Tens of millions of dollars will go towards establishing a supportive care cancer treatment practice after the City of Hope cancer research organization announced Tuesday it received a $10 million gift.
The donation, from the Sheri and Les Biller Family Foundation, will offer practical, social, psychological and physical support services. Examples are counseling, pain management, and survivorship programs.
The money will also allow for integrative medicine like yoga and meditation. The services are provided to cancer patients beginning at intake and City of Hope says it improves outcomes and enables people to maximize their personal and family strengths.
"Cancer diagnoses and treatments bring tremendous stress to families, with challenges that are uniquely personal. Providing patients with access to supportive care programs has a direct impact on their treatment outcomes and our ability to deliver value-based medical care. It results in a reduction in the length of inpatient stays, hospital readmissions and ICU stays, and an improved quality of life and patient satisfaction," said City of Hope president and CEO Robert Stone, who is also the Helen and Morgan Chu Chief Executive Officer Distinguished Chair.
"We are grateful for the ongoing and generous support and partnership of The Sheri and Les Biller Family Foundation.
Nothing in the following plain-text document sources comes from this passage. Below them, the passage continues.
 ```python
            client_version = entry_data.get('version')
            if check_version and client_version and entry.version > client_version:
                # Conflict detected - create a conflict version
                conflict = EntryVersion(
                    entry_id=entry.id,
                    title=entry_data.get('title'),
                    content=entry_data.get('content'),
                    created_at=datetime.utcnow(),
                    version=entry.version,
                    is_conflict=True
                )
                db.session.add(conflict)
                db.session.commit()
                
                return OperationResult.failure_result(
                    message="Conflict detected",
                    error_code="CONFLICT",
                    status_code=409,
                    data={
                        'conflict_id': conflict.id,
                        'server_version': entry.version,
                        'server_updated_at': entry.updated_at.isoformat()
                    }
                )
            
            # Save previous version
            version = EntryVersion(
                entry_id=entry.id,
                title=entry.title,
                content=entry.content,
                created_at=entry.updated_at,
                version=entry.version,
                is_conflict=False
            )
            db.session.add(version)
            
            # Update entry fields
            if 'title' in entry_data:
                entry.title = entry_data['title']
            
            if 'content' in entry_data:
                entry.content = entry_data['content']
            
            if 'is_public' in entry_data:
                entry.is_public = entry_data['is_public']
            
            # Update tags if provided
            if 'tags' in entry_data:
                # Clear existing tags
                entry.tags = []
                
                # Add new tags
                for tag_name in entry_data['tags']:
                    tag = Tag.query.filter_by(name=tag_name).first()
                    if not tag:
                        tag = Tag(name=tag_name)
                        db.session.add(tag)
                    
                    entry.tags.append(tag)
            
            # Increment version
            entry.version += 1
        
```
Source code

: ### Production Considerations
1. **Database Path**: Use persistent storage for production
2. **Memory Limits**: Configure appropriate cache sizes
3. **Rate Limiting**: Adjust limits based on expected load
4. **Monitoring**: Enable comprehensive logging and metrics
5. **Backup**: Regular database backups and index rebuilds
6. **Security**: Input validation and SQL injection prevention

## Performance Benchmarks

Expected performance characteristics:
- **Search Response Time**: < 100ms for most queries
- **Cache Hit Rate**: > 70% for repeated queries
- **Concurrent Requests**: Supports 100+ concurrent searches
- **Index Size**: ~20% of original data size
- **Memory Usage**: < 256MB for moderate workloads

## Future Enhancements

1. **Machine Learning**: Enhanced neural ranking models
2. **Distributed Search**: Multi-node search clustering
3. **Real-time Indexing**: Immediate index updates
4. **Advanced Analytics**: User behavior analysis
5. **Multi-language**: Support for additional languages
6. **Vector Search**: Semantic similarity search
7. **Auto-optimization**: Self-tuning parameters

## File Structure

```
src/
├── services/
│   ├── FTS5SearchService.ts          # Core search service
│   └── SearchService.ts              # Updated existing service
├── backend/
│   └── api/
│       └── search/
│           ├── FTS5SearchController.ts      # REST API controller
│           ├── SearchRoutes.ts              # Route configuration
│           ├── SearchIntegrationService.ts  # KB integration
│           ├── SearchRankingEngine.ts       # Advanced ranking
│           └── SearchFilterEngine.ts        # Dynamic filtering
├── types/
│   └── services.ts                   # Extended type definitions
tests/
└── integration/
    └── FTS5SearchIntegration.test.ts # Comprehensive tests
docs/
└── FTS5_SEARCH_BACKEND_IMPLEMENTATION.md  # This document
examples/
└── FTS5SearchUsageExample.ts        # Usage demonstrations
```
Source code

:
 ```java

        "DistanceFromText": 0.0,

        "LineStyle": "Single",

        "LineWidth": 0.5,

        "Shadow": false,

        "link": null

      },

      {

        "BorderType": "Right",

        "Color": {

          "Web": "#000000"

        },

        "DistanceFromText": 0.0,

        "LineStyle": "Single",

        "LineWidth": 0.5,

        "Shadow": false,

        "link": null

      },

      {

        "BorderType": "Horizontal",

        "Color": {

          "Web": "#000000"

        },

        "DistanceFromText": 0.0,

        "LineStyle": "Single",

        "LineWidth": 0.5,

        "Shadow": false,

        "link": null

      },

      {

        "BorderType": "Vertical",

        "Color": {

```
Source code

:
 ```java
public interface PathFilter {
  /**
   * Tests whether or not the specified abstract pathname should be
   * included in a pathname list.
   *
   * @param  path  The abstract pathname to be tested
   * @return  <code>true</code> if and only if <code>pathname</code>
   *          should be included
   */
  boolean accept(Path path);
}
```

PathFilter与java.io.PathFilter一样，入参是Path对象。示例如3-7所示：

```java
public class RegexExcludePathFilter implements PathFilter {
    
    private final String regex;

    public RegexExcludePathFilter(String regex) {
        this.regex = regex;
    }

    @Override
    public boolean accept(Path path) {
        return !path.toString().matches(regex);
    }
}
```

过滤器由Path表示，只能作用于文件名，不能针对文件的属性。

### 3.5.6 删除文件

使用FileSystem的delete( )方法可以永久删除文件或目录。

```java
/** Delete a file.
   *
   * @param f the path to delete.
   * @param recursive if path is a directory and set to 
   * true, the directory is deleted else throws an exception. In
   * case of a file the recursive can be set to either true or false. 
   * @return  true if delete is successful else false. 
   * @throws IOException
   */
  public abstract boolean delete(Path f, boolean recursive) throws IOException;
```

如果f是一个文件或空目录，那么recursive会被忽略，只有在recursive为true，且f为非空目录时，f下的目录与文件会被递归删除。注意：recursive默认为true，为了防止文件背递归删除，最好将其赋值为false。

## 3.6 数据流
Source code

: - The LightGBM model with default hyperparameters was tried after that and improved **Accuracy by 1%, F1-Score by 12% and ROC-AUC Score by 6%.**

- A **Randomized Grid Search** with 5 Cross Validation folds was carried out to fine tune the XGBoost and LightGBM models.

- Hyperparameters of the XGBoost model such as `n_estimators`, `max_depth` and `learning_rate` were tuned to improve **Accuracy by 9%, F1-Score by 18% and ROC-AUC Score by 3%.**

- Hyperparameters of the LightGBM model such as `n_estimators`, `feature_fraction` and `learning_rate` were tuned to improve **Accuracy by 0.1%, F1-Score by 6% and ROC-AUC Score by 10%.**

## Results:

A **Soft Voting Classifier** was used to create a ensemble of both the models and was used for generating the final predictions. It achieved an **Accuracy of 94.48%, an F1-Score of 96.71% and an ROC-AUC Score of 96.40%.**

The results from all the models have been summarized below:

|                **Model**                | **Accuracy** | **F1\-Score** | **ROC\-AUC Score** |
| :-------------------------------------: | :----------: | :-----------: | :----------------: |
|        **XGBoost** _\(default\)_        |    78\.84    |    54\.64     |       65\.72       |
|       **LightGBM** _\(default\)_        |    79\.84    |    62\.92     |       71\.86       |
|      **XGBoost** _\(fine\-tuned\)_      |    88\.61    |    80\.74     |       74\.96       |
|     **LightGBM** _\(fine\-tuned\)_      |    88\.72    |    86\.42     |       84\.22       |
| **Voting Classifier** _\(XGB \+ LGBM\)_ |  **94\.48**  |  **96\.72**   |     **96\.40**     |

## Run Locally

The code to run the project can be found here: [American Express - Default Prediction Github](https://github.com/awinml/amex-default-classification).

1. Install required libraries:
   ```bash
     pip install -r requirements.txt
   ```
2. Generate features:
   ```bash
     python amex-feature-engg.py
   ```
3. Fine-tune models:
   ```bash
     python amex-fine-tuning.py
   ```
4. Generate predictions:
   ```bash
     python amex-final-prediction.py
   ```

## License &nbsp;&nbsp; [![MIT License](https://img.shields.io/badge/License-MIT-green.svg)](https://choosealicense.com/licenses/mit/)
Together, our vision is to lead the way in expanding supportive care programs to cancer patients and their families early in their road to recovery -- no matter where they live or where they receive care."
The donation will be used to increase City of Hope's work to train providers in the delivery of supportive care, develop research that informs care guidelines and develop assessment tools that other health care providers can adapt and use for themselves. City of Hope will also focus the gift on expanding supportive care by convening and educating patients, policymakers, insurance companies and health care providers on why it should be used as a standard practice for cancer and other life-threatening conditions.
"Our shared belief at The Sheri and Les Biller Family Foundation and at City of Hope is that supportive care should be an essential part of cancer care for every patient and family. Having lost two close friends -- women I referred to as sisters -- to breast cancer, I've seen firsthand the immense toll that cancer takes on patients and their loved ones, and I have come to understand the relief that truly integrated and meaningful supportive care can provide," said Sheri Biller, president of the foundation.
City of Hope personalizes its care based on the individual's age, noting that more than half of all cancer patients and nearly 70% of survivors are older than 65.
According to City of Hope Orange County's physician-in-chief Edward Kim, "supportive care programs can level the playing field in health equity, giving all patients the care they deserve." He noted that older patients, people of color and economically disadvantaged patients face unique barriers to cancer treatment.
"We work with patients and their loved ones, from the very beginning, to understand their greatest concerns and challenges. Then we tailor our support to meet the specific needs of patients and family members at every step along the way," he said.
City of Hope is a leader in supportive care in the U.S., being the first to fully integrate it into a patient's clinical care. It now offers one of the largest supportive care programs in the country.